La procédure de licenciement pour motif personnel est aujourd'hui strictement encadrée par le Code du travail (1). Il en va d'ailleurs de même dans le cas du licenciement pour motif économique, même si celui-ci reste un peu moins fréquent dans les associations que dans les entreprises « classiques ». Il convient de respecter l'ensemble de la procédure prescrite par le Code du travail car celle-ci est dite « d'ordre public » : il est interdit d'y déroger par quelque moyen que ce soit. Ainsi, le salarié doit être convoqué à un entretien préalable. Le licenciement doit être fondé sur une cause réelle et sérieuse, être notifié par courrier recommandé. Et il convient de respecter un préavis. Ce à quoi peuvent s'ajouter des dispositions conventionnelles. Par exemple, la convention collective nationale du 15 mars 1966 – CCN 66 (2) comporte notamment des dispositions relatives au préavis et à l'indemnité de rupture.

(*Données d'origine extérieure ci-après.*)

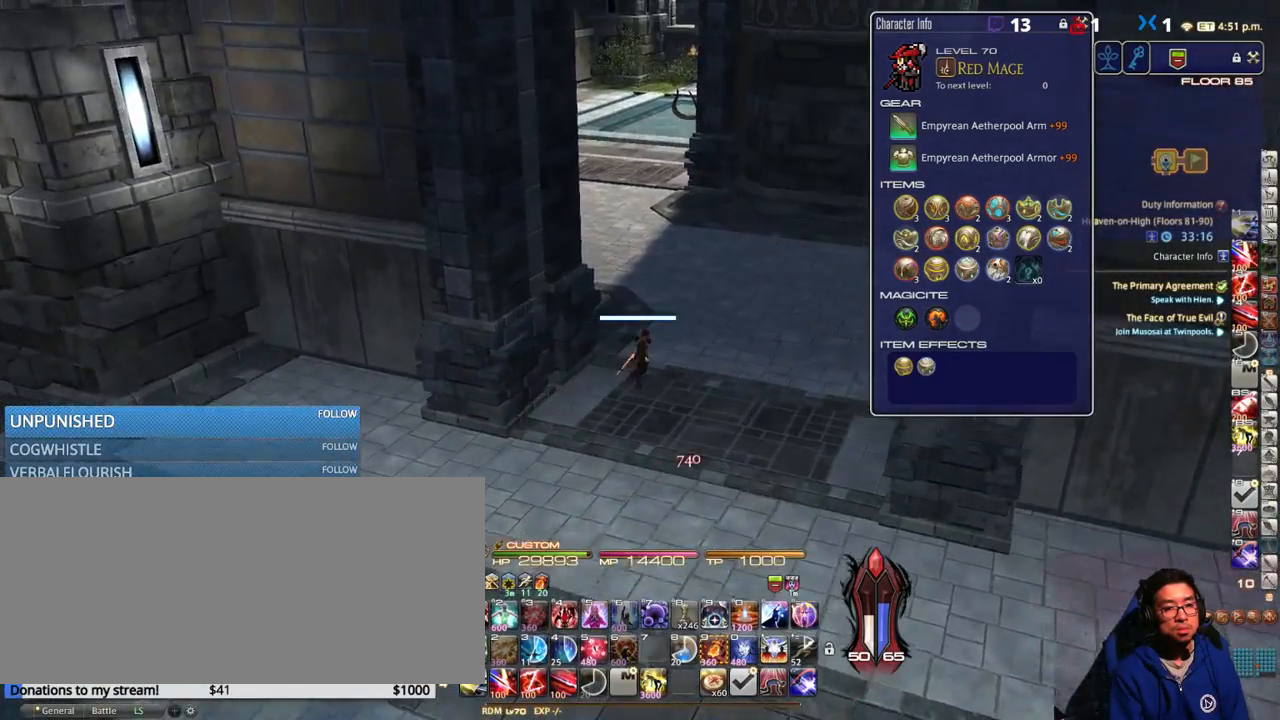
{"keys": ["w"], "events": [[84, "rbracket", "down"], [117, "rbracket", "up"], [284, "space", "down"], [367, "space", "up"]]}
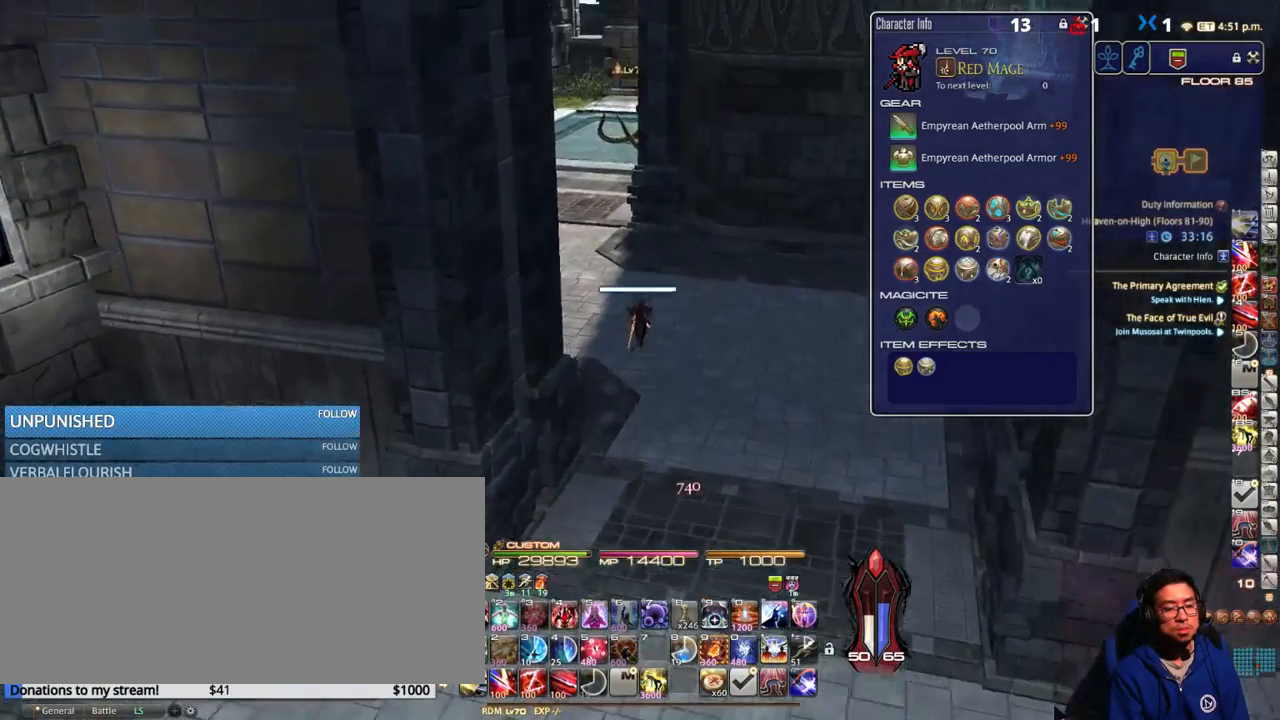
{"keys": ["a", "rbracket", "w"], "events": [[434, "rbracket", "down"], [500, "a", "down"]]}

Toutefois, en amont de l'ensemble de ces règles, une question importante semble parfois oubliée : la personne qui instruit la procédure au sein de l'association, au nom et pour le compte de celle-ci, et signe les documents, est-elle la « bonne » personne ? Dispose-t-elle réellement du pouvoir d'accomplir ces actes ? Cette question est importante car la procédure, même menée dans le plus strict respect des règles législatives et conventionnelles, par une personne qui ne dispose pas du pouvoir de licencier, est considérée par la jurisprudence de la Cour de cassation comme viciée. Ce qui rend le licenciement dépourvu de cause réelle et sérieuse et entraînera pour l'association, en cas de contentieux, une condamnation au versement d'indemnités. En principe, le licenciement sans cause réelle et sérieuse expose au paiement d'une indemnité qui ne peut être inférieure aux salaires des six derniers mois, en plus de l'indemnité de licenciement (3).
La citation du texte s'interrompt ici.